Venezuela declared home rule from Spain

On April 19th, 1810, Venezuela overthrew its Spanish colonial masters and established a Junta Suprema de Caracas to take power, beginning a war of independence. There were reverses and reconquests along the way, but the incident initiated a train of events that led to full independence from Spain. Venezuela was the first Spanish colony in America to declare independence.

The country is well situated and exported agricultural crops including cocoa and coffee. Oil was discovered in the early 20th century, and Venezuela was found to have the world's largest known oil reserves. From the 1950s to the early 1980s, the economy saw steady growth and achieved the highest standard of living in Latin America. It ranked close to West Germany.

I went there a couple of times in the 1980s and was impressed by its natural beauty and obvious vitality. It was a country on the rise, with a vibrant business sector creating both wealth and jobs.

Hugo Chávez was elected in December 1998, and used oil revenues to boost welfare and social spending. Prices were fixed, and the leader's cronies systematically looted the economy, a policy continued under his successor, Nicolás Maduro. The oil industry was crippled by replacing its skilled staff with regime supporters, and using its revenues to buy voter loyalty rather than investing in its future.

This mismanagement resulted in hyperinflation, economic depression, and shortages of basic goods, coupled with increases in unemployment, poverty, disease, child mortality and malnutrition. Inflation has exceeded 1.3 million percent. Three million people have emigrated, and those who remain have to cope with lack of medicines and water, and frequent power cuts. Venezuela faces the worst economic crisis in its history. None of this is caused by sanctions, which mainly target individual corrupt officials. It is caused by mismanagement and criminal corruption.

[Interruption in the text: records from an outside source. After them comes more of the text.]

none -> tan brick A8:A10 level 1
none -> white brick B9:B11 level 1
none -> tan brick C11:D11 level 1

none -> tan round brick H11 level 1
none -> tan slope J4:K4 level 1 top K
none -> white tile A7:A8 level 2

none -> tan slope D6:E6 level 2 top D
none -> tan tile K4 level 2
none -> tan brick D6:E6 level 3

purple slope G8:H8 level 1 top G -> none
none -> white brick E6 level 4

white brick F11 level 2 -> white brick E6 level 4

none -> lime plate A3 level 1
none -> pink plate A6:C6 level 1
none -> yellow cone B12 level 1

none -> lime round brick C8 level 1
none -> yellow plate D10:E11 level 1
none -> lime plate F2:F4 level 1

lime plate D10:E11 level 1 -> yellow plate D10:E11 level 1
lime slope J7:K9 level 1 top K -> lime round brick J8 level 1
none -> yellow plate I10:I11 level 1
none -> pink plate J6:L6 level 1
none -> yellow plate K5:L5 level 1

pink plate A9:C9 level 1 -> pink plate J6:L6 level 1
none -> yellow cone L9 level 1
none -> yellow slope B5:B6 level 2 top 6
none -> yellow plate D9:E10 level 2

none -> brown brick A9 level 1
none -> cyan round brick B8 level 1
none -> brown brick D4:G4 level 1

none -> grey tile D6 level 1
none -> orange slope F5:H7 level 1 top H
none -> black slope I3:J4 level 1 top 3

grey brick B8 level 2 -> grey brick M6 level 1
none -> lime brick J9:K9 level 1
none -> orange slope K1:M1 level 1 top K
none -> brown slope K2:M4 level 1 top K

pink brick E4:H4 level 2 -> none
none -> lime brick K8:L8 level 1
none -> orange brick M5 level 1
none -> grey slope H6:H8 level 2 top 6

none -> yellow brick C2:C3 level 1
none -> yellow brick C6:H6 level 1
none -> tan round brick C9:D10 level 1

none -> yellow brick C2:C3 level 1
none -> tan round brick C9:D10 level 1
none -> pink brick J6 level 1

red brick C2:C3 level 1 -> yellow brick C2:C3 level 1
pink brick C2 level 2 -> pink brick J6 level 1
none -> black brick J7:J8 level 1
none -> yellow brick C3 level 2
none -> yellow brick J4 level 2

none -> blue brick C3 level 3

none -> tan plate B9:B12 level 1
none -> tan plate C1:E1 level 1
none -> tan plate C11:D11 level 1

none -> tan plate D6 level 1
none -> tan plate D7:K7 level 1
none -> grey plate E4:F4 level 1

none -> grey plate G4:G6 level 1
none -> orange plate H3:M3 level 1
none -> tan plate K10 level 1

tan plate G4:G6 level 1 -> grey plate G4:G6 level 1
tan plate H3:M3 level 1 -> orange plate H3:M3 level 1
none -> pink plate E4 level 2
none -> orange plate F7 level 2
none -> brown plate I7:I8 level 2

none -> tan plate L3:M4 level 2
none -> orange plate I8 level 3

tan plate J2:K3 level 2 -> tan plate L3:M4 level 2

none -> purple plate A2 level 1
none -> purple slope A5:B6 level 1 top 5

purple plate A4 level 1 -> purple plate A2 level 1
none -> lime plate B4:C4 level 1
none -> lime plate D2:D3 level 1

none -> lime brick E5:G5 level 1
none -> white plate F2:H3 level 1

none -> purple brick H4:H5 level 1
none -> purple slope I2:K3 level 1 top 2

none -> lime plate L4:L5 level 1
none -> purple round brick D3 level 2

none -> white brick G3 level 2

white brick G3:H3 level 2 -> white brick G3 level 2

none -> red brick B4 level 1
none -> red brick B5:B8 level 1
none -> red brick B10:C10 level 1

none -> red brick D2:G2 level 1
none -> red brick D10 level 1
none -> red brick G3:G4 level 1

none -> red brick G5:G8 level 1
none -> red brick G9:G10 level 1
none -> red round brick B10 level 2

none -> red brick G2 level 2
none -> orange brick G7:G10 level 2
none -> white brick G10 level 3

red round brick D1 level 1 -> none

There seems to be a pattern sometimes when a country sees economic growth. A populist leader is elected to divert the increased wealth to social and welfare programmes, and to take over successful industries, allegedly to have them serve the people, but in reality to make them tools of a government anxious to reward its cronies and supporters. The economy is run into the ground. Hyperinflation increases the prices of goods dramatically, so these are fixed by law, resulting in shortages when they cannot be produced at those prices.

It is a depressing cycle. Even more depressing is the adulatory support given to such governments by left-wing intellectuals in developed countries. They hail the birth of a bold new experiment in socialism, go quiet when it crumbles apart, and then announce afterwards that it was "never really socialism."